1. Is it possible to configure a rule/monitor such that no override can be applied for a period of time, regardless of the permissions level of the operator? Is it possible to lock a rule so that no override can ever be applied?
There is no way to apply security on either rules or monitors – which are the only targets of overrides. Further, overrides themselves cannot be secured. The authoring console may offer some possibilities in this area when it releases – at least In terms of creating custom rules/monitors and specifying what properties of the rules/monitors are able to be overridden.
OpsMgr does offer various security groups that will restrict what the user is able to do - but there is no way to prevent administrators (or even authors) from modifying or introducing overrides if an overrides are available.
Another interesting concept is the idea of ENFORCED overrides. If you look at the overrides available on many objects you will note the far right hand column has an option to enforce the override. This is shown below for a state collection rule and a discovery rule.
Enabling the enforced flag for an override indicates that this override should take precedence over any other override of the same type configured on the same object. In other words, configuring an ENFORCED override ensures the it will always win against overrides that aren’t enforced. As such, the use of ENFORCED overrides could be of benefit for ensuring proper override application. Enforced overrides can only be configured by administrators and authors. Also note that enforced overrides are only designed to be used in non-sealed management packs. We can discuss any scenarios where setting an override on a sealed management pack would be needed.

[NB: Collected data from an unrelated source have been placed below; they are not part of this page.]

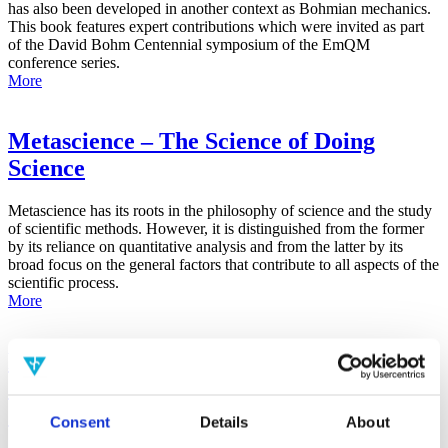
has also been developed in another context as Bohmian mechanics.
This book features expert contributions which were invited as part
of the David Bohm Centennial symposium of the EmQM
conference series.
More
Metascience – The Science of Doing
Science
Metascience has its roots in the philosophy of science and the study
of scientific methods. However, it is distinguished from the former
by its reliance on quantitative analysis and from the latter by its
broad focus on the general factors that contribute to all aspects of the
scientific process.
More
False-Positive Effect in the Radin Double-
Slit Experiment on Observer
Consciousness as Determined With the
Consent
Details
About
Advanced Meta-Experimental Protocol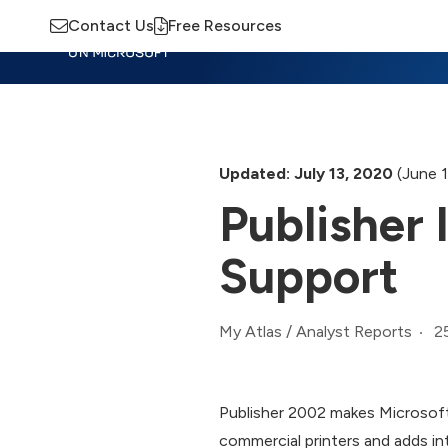
Contact Us
Free Resources
Insights
Training
Advisory
M
Updated: July 13, 2020
(June 1
Publisher
Support
2
My Atlas
/
Analyst Reports
Publisher 2002 makes Microsoft’
commercial printers and adds in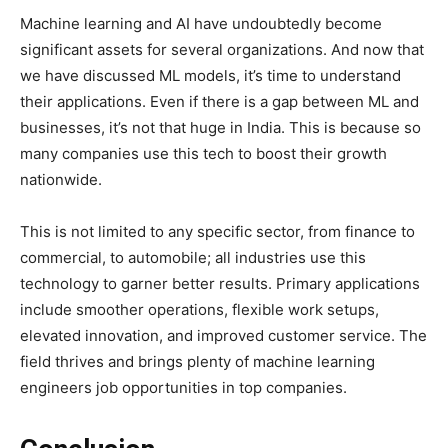
Machine learning and AI have undoubtedly become
significant assets for several organizations. And now that
we have discussed ML models, it’s time to understand
their applications. Even if there is a gap between ML and
businesses, it’s not that huge in India. This is because so
many companies use this tech to boost their growth
nationwide.
This is not limited to any specific sector, from finance to
commercial, to automobile; all industries use this
technology to garner better results. Primary applications
include smoother operations, flexible work setups,
elevated innovation, and improved customer service. The
field thrives and brings plenty of machine learning
engineers job opportunities in top companies.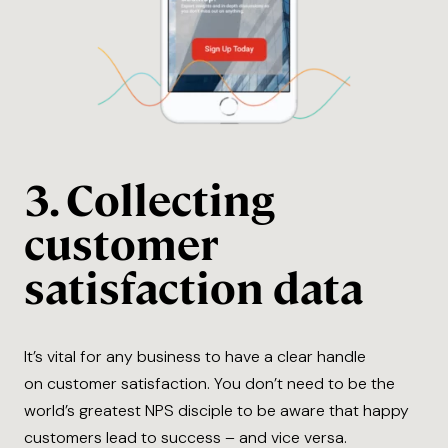
3. Collecting
customer
satisfaction data
It’s vital for any business to have a clear handle
on customer satisfaction. You don’t need to be the
world’s greatest NPS disciple to be aware that happy
customers lead to success – and vice versa.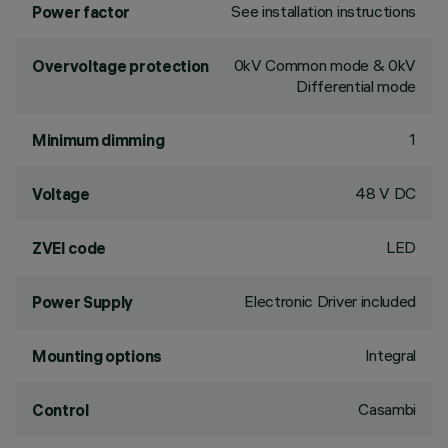
See installation instructions
Power factor
0kV Common mode & 0kV
Overvoltage protection
Differential mode
1
Minimum dimming
48 V DC
Voltage
LED
ZVEI code
Electronic Driver included
Power Supply
Integral
Mounting options
Casambi
Control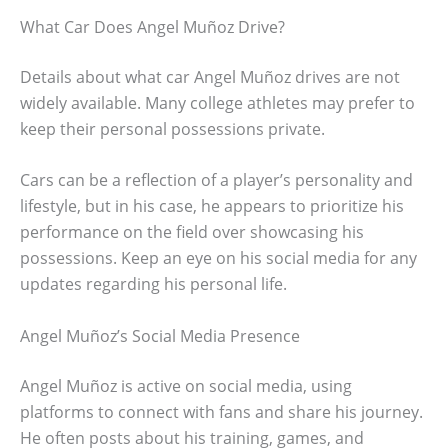
What Car Does Angel Muñoz Drive?
Details about what car Angel Muñoz drives are not
widely available. Many college athletes may prefer to
keep their personal possessions private.
Cars can be a reflection of a player’s personality and
lifestyle, but in his case, he appears to prioritize his
performance on the field over showcasing his
possessions. Keep an eye on his social media for any
updates regarding his personal life.
Angel Muñoz’s Social Media Presence
Angel Muñoz is active on social media, using
platforms to connect with fans and share his journey.
He often posts about his training, games, and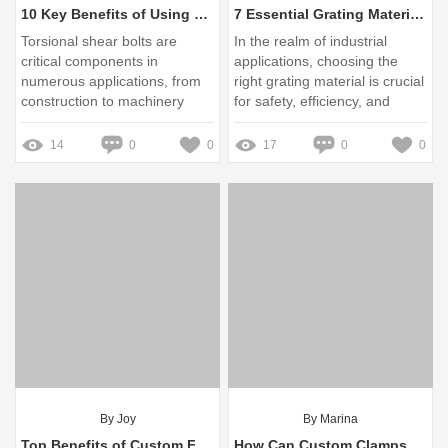
10 Key Benefits of Using 20mm Torsional Shear Bolts in Factories
7 Essential Grating Materials: Choosing the Right One for Your Project
Torsional shear bolts are
In the realm of industrial
critical components in
applications, choosing the
numerous applications, from
right grating material is crucial
construction to machinery
for safety, efficiency, and
manufacturing
longevity
14
0
0
17
0
0
By Joy
By Marina
Top Benefits of Custom Fuel Tanks for Your Vehicle
How Can Custom Clamps Solve Your Toughest Project Challenges?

While there is no way to secure an override such that it cannot be changed we could use some of the other features opsmgr offers to be able to track what changes have been made. None of these are the perfect solution but may be useful in the absence of a better option.
Reports
The Microsoft Generic Report Library contains a couple of reports that provide
detail useful for tracking down changes in the environment.

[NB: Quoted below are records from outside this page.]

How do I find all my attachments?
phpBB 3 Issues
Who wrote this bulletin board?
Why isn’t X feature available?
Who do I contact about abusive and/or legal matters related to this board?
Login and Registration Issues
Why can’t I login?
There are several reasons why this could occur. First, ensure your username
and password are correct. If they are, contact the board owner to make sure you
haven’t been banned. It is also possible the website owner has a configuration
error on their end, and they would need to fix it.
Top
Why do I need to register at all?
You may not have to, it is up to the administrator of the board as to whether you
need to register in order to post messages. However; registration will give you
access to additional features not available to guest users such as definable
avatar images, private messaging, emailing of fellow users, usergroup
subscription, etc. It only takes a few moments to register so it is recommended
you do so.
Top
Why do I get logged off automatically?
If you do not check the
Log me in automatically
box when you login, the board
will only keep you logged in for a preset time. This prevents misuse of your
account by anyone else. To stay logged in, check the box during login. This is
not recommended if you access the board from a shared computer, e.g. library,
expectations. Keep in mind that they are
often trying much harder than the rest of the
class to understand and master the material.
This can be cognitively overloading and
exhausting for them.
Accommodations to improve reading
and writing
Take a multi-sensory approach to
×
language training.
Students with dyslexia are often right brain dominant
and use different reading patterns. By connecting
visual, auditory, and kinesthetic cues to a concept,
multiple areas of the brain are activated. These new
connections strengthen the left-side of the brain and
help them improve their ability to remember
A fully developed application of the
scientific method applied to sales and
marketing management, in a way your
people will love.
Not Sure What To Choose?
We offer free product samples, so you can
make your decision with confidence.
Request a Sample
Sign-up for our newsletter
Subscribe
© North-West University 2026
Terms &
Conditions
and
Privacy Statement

The Configuration Changes report that will track what configuration changes have
been made during a specified time period. Here is an example.
The overrides report, also in this section details all applied overrides
Event logs
Additionally, the event log is useful to track when a configuration change has taken
place. By pairing the opsmgr event log (look for event 29103) and the security event log
(make sure we enable object access monitoring), it is easy to track configuration changes based on time stamps – including which operator made the change.
I would agree that there is room for improvement with our auditing. I’d be happy to file a design change request on your behalf. Two potential requests come to mind from reviewing this question
1. Add a more direct method for change auditing in the OpsMgr system.
2. Add the ability to configure time based addition and deletion of overrides and the ability to configure a ‘locked’ override for a specified period of time.